まず前列の数人がスティーグに刺突を繰り出した。
これをスティーグはバックステップで躱す。
すると、今度は横から騎士が割り込んできて、またもスティーグに突きを繰り出した。
「お!」
スティーグは短く感嘆の声を上げた。
隙のない見事な連携であった。
スティーグの動きを読んでいるかのように、後ろに飛んだ場所には背後から騎士が待ち構えていた。

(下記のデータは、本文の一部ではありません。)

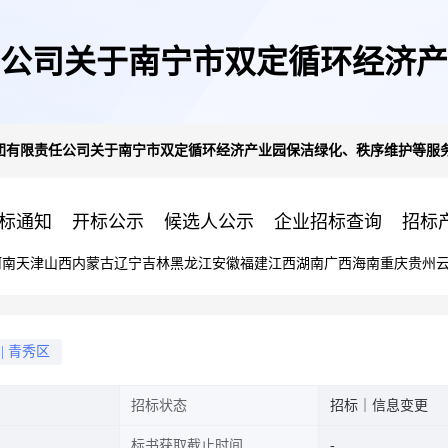
公司关于南宁市双定循环经济产
限责任公司关于南宁市双定循环经济产业园保洁绿化、秩序维护等服务采购(重)(
)(ZZGJ2025-G3-0003)招标
标通知
开标公示
候选人公示
企业招标查询
招标
河南
天津
山西
内蒙古
辽宁
吉林
黑龙江
安徽
福建
江西
湖南
广西
海南
重庆
贵州
|
青秀区
招标状态
招标｜信息变更
标书获取截止时间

まだ、完全に包囲される前に、蹴りを入れ、その僅かの隙をついてスティーグは包囲網から脱出した。
「驚いたな。大した練度だ」
スティーグが素直に称賛すると、ゴーゼンは喉を鳴らして笑った。
「くっくっく。今さら怖気づいたか。だがもう手遅れだぞ」
「そういえば、肝心のボンクラ王子はどうした? あの性格からして俺の死に際は直接見たいと思ってたんだけどな」
「言葉に気を付けろよ、青二才が。王子は後ろの高台から我らの勇士をご覧になっておられる」
ゴーゼンは後ろの高台を指さした。
あそこからエリックは見ているのだろう。
「なるほどな。安全な場所から高みの見物って訳だ」
「口の減らぬ平民が! かかれぇ!」
怒りの声を轟かせるゴーゼンの声に応え、再び騎士達がスティーグに襲い掛かった。
展開は先ほどと同じだ。
スティーグが躱せば、その先には誰かがいる。
洗練された動きには一切の無駄がない。
『群』が『個』の様に一体となって、スティーグを追い詰めていた。
スティーグは的確に騎士達の実力を分析する。
冒険者のランクで測るなら、彼ら一人一人がAクラスからダブルAクラスと高い次元でまとまった実力者揃い。
且つ、集団訓練で積み上げた練度は相当高い。
彼らと同じ力量の冒険者が同数集まったとしても、間違いなくプリンスナイツが勝利するだろう。
それほど、彼らの連携は見事なものであった。
「っと!」
バックステップで回避を試みたスティーグは、石に躓いて転んでしまった。
この絶好の好機を見逃す騎士団ではない。
素早く剣を突き下ろしてスティーグの顔面を狙った。
「あっぶね!」
横の転がってこれを回避。
間一髪。後コンマ数秒遅れていればスティーグの頭蓋は割られていただろう。
「ぐふふ。よく躱すものだ」
スティーグを誉めながらも、ゴーゼンは笑う。
確かによく凌いでいるが、それも時間の問題だろう。
勝利は目前。彼はそう確信していた。